Top of RECORDS SHOWN

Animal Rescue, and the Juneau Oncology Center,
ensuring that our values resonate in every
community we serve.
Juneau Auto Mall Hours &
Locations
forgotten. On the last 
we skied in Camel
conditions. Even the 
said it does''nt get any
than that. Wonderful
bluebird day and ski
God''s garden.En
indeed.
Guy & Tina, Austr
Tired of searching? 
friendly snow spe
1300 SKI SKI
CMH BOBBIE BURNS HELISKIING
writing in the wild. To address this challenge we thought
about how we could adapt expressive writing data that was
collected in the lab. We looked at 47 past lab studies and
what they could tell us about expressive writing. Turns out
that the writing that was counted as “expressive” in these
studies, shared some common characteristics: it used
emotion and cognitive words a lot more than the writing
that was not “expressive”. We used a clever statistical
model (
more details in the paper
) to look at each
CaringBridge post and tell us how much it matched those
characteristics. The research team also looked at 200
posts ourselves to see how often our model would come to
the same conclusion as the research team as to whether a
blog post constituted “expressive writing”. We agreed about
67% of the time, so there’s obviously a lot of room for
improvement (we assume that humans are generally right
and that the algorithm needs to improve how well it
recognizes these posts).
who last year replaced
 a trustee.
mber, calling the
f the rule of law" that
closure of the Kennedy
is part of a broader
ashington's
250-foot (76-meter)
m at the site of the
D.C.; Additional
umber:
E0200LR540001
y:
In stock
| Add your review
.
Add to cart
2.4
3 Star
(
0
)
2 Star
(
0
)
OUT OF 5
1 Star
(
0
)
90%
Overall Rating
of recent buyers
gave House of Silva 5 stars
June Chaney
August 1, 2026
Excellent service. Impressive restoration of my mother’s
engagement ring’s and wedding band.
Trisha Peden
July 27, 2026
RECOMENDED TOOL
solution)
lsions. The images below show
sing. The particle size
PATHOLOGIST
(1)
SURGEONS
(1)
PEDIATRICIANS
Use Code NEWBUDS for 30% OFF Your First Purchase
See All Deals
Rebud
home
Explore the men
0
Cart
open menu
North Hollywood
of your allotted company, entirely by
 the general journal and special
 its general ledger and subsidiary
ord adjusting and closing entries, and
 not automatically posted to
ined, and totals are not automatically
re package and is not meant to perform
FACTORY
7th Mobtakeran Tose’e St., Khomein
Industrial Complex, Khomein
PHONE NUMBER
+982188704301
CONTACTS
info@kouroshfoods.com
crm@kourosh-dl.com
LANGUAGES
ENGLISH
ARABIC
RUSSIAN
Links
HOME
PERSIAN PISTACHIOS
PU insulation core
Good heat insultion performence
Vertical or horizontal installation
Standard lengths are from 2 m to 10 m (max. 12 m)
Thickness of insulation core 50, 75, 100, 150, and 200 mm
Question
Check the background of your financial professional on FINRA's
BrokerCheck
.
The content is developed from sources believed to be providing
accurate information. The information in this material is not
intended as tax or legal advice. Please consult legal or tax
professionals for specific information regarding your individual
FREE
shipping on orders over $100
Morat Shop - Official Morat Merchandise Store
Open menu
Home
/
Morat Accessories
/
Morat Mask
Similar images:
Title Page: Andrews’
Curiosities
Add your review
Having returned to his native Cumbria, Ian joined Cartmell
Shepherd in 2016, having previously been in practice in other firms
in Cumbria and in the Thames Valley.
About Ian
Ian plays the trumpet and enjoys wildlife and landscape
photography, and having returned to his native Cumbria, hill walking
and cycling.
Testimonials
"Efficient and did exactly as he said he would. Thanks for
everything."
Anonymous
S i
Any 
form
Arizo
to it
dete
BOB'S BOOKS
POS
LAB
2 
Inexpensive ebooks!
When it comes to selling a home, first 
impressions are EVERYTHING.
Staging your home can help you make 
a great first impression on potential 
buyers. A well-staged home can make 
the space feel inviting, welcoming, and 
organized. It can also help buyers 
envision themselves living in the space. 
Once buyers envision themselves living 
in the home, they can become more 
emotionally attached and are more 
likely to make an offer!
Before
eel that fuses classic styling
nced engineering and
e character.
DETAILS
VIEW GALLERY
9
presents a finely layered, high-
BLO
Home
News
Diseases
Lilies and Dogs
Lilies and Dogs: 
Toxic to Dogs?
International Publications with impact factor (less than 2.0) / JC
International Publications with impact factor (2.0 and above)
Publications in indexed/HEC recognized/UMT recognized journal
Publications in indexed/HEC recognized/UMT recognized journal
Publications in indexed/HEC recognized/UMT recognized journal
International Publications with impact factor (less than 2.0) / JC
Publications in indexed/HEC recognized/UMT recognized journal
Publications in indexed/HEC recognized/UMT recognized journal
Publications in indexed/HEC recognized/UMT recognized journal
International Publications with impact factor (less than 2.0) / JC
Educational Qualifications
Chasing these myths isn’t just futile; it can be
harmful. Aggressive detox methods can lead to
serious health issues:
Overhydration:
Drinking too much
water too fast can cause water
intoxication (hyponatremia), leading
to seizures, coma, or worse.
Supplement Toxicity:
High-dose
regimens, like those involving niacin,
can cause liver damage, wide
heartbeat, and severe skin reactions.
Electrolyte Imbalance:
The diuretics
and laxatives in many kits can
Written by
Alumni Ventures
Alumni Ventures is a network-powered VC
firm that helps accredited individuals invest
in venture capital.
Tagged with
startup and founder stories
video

Bottom of RECORDS SHOWN

Reprint every entry exactly.

**ANSWER TO THIS EXERCISE:**
Animal Rescue, and the Juneau Oncology Center,
ensuring that our values resonate in every
community we serve.
Juneau Auto Mall Hours &
Locations
forgotten. On the last 
we skied in Camel
conditions. Even the 
said it does''nt get any
than that. Wonderful
bluebird day and ski
God''s garden.En
indeed.
Guy & Tina, Austr
Tired of searching? 
friendly snow spe
1300 SKI SKI
CMH BOBBIE BURNS HELISKIING
writing in the wild. To address this challenge we thought
about how we could adapt expressive writing data that was
collected in the lab. We looked at 47 past lab studies and
what they could tell us about expressive writing. Turns out
that the writing that was counted as “expressive” in these
studies, shared some common characteristics: it used
emotion and cognitive words a lot more than the writing
that was not “expressive”. We used a clever statistical
model (
more details in the paper
) to look at each
CaringBridge post and tell us how much it matched those
characteristics. The research team also looked at 200
posts ourselves to see how often our model would come to
the same conclusion as the research team as to whether a
blog post constituted “expressive writing”. We agreed about
67% of the time, so there’s obviously a lot of room for
improvement (we assume that humans are generally right
and that the algorithm needs to improve how well it
recognizes these posts).
who last year replaced
 a trustee.
mber, calling the
f the rule of law" that
closure of the Kennedy
is part of a broader
ashington's
250-foot (76-meter)
m at the site of the
D.C.; Additional
umber:
E0200LR540001
y:
In stock
| Add your review
.
Add to cart
2.4
3 Star
(
0
)
2 Star
(
0
)
OUT OF 5
1 Star
(
0
)
90%
Overall Rating
of recent buyers
gave House of Silva 5 stars
June Chaney
August 1, 2026
Excellent service. Impressive restoration of my mother’s
engagement ring’s and wedding band.
Trisha Peden
July 27, 2026
RECOMENDED TOOL
solution)
lsions. The images below show
sing. The particle size
PATHOLOGIST
(1)
SURGEONS
(1)
PEDIATRICIANS
Use Code NEWBUDS for 30% OFF Your First Purchase
See All Deals
Rebud
home
Explore the men
0
Cart
open menu
North Hollywood
of your allotted company, entirely by
 the general journal and special
 its general ledger and subsidiary
ord adjusting and closing entries, and
 not automatically posted to
ined, and totals are not automatically
re package and is not meant to perform
FACTORY
7th Mobtakeran Tose’e St., Khomein
Industrial Complex, Khomein
PHONE NUMBER
+982188704301
CONTACTS
info@kouroshfoods.com
crm@kourosh-dl.com
LANGUAGES
ENGLISH
ARABIC
RUSSIAN
Links
HOME
PERSIAN PISTACHIOS
PU insulation core
Good heat insultion performence
Vertical or horizontal installation
Standard lengths are from 2 m to 10 m (max. 12 m)
Thickness of insulation core 50, 75, 100, 150, and 200 mm
Question
Check the background of your financial professional on FINRA's
BrokerCheck
.
The content is developed from sources believed to be providing
accurate information. The information in this material is not
intended as tax or legal advice. Please consult legal or tax
professionals for specific information regarding your individual
FREE
shipping on orders over $100
Morat Shop - Official Morat Merchandise Store
Open menu
Home
/
Morat Accessories
/
Morat Mask
Similar images:
Title Page: Andrews’
Curiosities
Add your review
Having returned to his native Cumbria, Ian joined Cartmell
Shepherd in 2016, having previously been in practice in other firms
in Cumbria and in the Thames Valley.
About Ian
Ian plays the trumpet and enjoys wildlife and landscape
photography, and having returned to his native Cumbria, hill walking
and cycling.
Testimonials
"Efficient and did exactly as he said he would. Thanks for
everything."
Anonymous
S i
Any 
form
Arizo
to it
dete
BOB'S BOOKS
POS
LAB
2 
Inexpensive ebooks!
When it comes to selling a home, first 
impressions are EVERYTHING.
Staging your home can help you make 
a great first impression on potential 
buyers. A well-staged home can make 
the space feel inviting, welcoming, and 
organized. It can also help buyers 
envision themselves living in the space. 
Once buyers envision themselves living 
in the home, they can become more 
emotionally attached and are more 
likely to make an offer!
Before
eel that fuses classic styling
nced engineering and
e character.
DETAILS
VIEW GALLERY
9
presents a finely layered, high-
BLO
Home
News
Diseases
Lilies and Dogs
Lilies and Dogs: 
Toxic to Dogs?
International Publications with impact factor (less than 2.0) / JC
International Publications with impact factor (2.0 and above)
Publications in indexed/HEC recognized/UMT recognized journal
Publications in indexed/HEC recognized/UMT recognized journal
Publications in indexed/HEC recognized/UMT recognized journal
International Publications with impact factor (less than 2.0) / JC
Publications in indexed/HEC recognized/UMT recognized journal
Publications in indexed/HEC recognized/UMT recognized journal
Publications in indexed/HEC recognized/UMT recognized journal
International Publications with impact factor (less than 2.0) / JC
Educational Qualifications
Chasing these myths isn’t just futile; it can be
harmful. Aggressive detox methods can lead to
serious health issues:
Overhydration:
Drinking too much
water too fast can cause water
intoxication (hyponatremia), leading
to seizures, coma, or worse.
Supplement Toxicity:
High-dose
regimens, like those involving niacin,
can cause liver damage, wide
heartbeat, and severe skin reactions.
Electrolyte Imbalance:
The diuretics
and laxatives in many kits can
Written by
Alumni Ventures
Alumni Ventures is a network-powered VC
firm that helps accredited individuals invest
in venture capital.
Tagged with
startup and founder stories
video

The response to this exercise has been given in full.